И в какой-то степени я всегда был там, где меня не было. Когда сидел с ним, думал о том, как оно на улочке, что друзья мои делают, а выберусь куда-нибудь, и страшная тоска, и сразу вспоминалось, как хрипло папка дышит.
У него страшно болело сердце, он не говорил, но это всегда было видно. Отец держал на нем руку, словно хотел вырвать его из груди, посмотреть, починить.
Он с достоинством принимал мысль о том, что умирает. Шутил, смеялся, уже нечеловечески как-то, глядел откуда-то не отсюда.
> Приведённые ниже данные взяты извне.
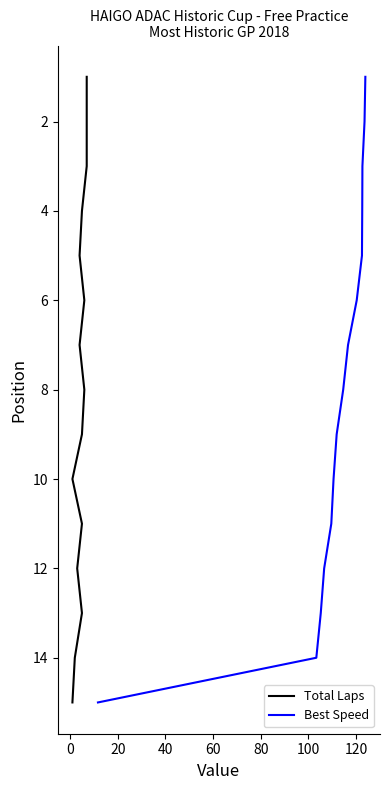

How many categories are shown in the chart?

15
– Чего, Борька? Я тут спиртом заливаюсь, чтоб тебе меня жрать было не противно, а ты еще рожу кривишь.
– Да кривлю, папаш, потому что блевать заебешься.
Мы курили на кухне, и на рассветное небо он смотрел особым взглядом.
А он был мой бог в каком-то смысле, я его любил, я не верил, что он может умереть. Я не верил в его уязвимость. Он был как из железа всю его жизнь, жрал водку, курил, закрывал каверну за каверной, не жалея себя.
И перед смертью не пожалел. Не было в нем безнадежности зря прожитой жизни, хотя что он хорошего в ней видел, что правильного, доброго?
Глаза у него стали еще светлее, как будто выходил из них весь цвет. Он был не старый мужик – пятьдесят лет, а от болезни весь как будто даже помолодел, может, потому что отощал до совсем уж пиздецового состояния.
Было в его смерти и что-то красивое, его туберкулезно-утонченное лицо светилось этой близкой тайной.
Я любил его как никогда, хотя он требовал обезбола и клубничного молока, словно какая-нибудь беременная баба.
– Умирать молодым отлично, – сказал он. – Хорошо б еще быстро. Чтоб ты дерьмо за мной не убирал, а то потом ненавидеть будешь. Даже если будешь думать, что любишь.
– Да тебя и так есть за что ненавидеть, так что расслабься и получай удовольствие.
Иногда он так задыхался, что я тянулся вызвать скорую, но он как-то из последних сил мотал головой.
– Да что они сделают, чего ты не сделаешь? Иди лучше картошки почисти.
И его как-то отпускало.
Бывали и другие штуки. Тогда после мучительных приступов он бросался вещами, кричал, разбивал стулья о стену. Его приводила в ярость физическая слабость.
Однажды я нашел его лежащим на полу. Отец похлопал рукой рядом с собой, и я тоже лег. Губы у него были розовые от крови – теперь кровь снаружи, а не изнутри, делала их розовыми.
Мы смотрели в потолок, чистый-чистый, самое чистое место в нашем доме, и я думал про волшебный свет тети Любы. Куда бы ни ушел отец, я бы хотел, чтобы его там любили. Пусть он даже этого не заслужил.
А может, все мы заслужили. Может, и заслуживать не надо.
– Если бы ты мог сейчас оказаться в любом месте, то в каком?
– В Москве, это точно.
– А хочешь, в Москву полетим? У меня на две недели дела, а потом полетим с тобой, поглядим.
– Может, там и умру. Хорошо бы. Там мне легче умрется, это точно.
И я был готов заплакать, но знал, что отец будет смеяться.
Иногда он становился таким уязвимым. Однажды я застал его ходящим по комнате, убаюкивающим себя. Отец напевал:
– Ты да я да мы с тобой, здорово, когда на свете есть друзья. Если б жили все в одиночку, то уже давно на кусочки развалилась бы, наверное, земля.
Отец глянул на меня, взгляд у него был такой тоскливый.
– Чего тебе? Песня такая была. Мы ее в пионерском лагере пели. Хорошая песня. Добрая.
А в другой раз спросил:
– Ты как думаешь, с Катечкой-то я встречусь?
– Встретишься, ясен хуй. А как я умру, так будем всей семьей.
Он криво улыбнулся, губы у него все были в трещинах, в ранках.